▸ **EXERCISE PROMPT**
In the Othello review below, retype everything from "Publication Date: Written" down to "ruin and tragedy.".

▸ **PAGE EXCERPT**
* * * * *
Othello by William Shakespeare.

Sep 10, 2018 16:30



Title: Othello.
Author: William Shakespeare.
Genre: Literature, fiction, play, tragedy, romance.
Country: U.K.
Language: English.
Publication Date: Written ~1603.
Summary: The elopement between the exotic and powerful Moor Othello and the Venetian lady Desdemona is strongly opposed by the lady's father, but their strong love and passion for each other causes him to relent. This passion is tested, however, when the cunning and malicious Iago manipulates Othello's rash and jealous nature to suspect his new bride and his most faithful lieutenant, leading to ruin and tragedy.

My rating: 8/10
My review: This play is very much like Hamlet to me - I love the writing, as Shakespeare has never let me down, but I really dislike the main character. Othello is not "rash," or "passionate," as the story wants to paint him - he's completely unhinged. He turns into a murderous lunatic at the slightest provocation, and while one can see how a man like that could catapult up the ranks in warfare, at the same time I would be hard pressed to believe a man like that could ever be a good strategist or a leader to the troops. One almost feels as if he really has it coming, with Desdemona being the unfortunate collateral damage (the exact mirror of Hamlet and Ophelia). Although when Othello explains what had attracted him to Desdemona in the first place, it becomes pretty clear that she married him for his heroism and the great tales thereof, without actually really knowing him as a person. It is, however, Iago that stands out the brightest of all the characters in this play, and I don't wonder why he became one of Shakespeare's most notorious villains. Iago is complex, well-developed, and actually kind of brilliant. What I find the most compelling about him is that he's actually pretty honest when it comes to screwing people over. He reads Othello a long lecture on the pettiness and danger of jealousy before he destroys him with it. When he is not manipulating, he gives the best advice to other characters, about self-worth, about the cowardice of suicide, the irrelevancy of other people's opinions and the cheapness of public opinion in general,


♥ Iago. O, sir, content you.
I follow him to serve my turn upon him.
* * * * *
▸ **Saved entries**
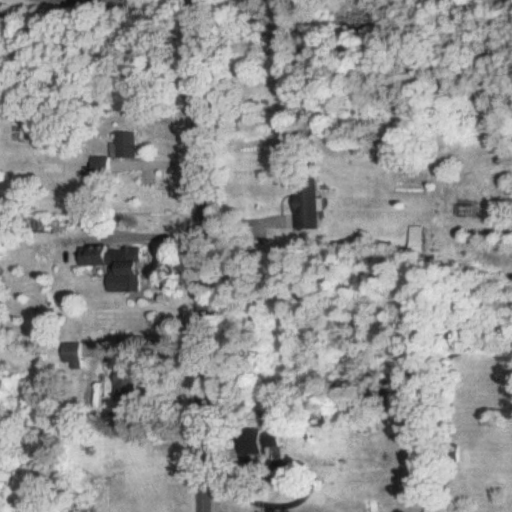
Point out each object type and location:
road: (131, 3)
building: (132, 148)
building: (104, 168)
building: (310, 206)
road: (149, 236)
building: (417, 241)
road: (206, 255)
building: (120, 265)
building: (74, 357)
building: (129, 390)
building: (260, 444)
* * * * *
▸ **FULL SOLUTION**
Publication Date: Written ~1603.
Summary: The elopement between the exotic and powerful Moor Othello and the Venetian lady Desdemona is strongly opposed by the lady's father, but their strong love and passion for each other causes him to relent. This passion is tested, however, when the cunning and malicious Iago manipulates Othello's rash and jealous nature to suspect his new bride and his most faithful lieutenant, leading to ruin and tragedy.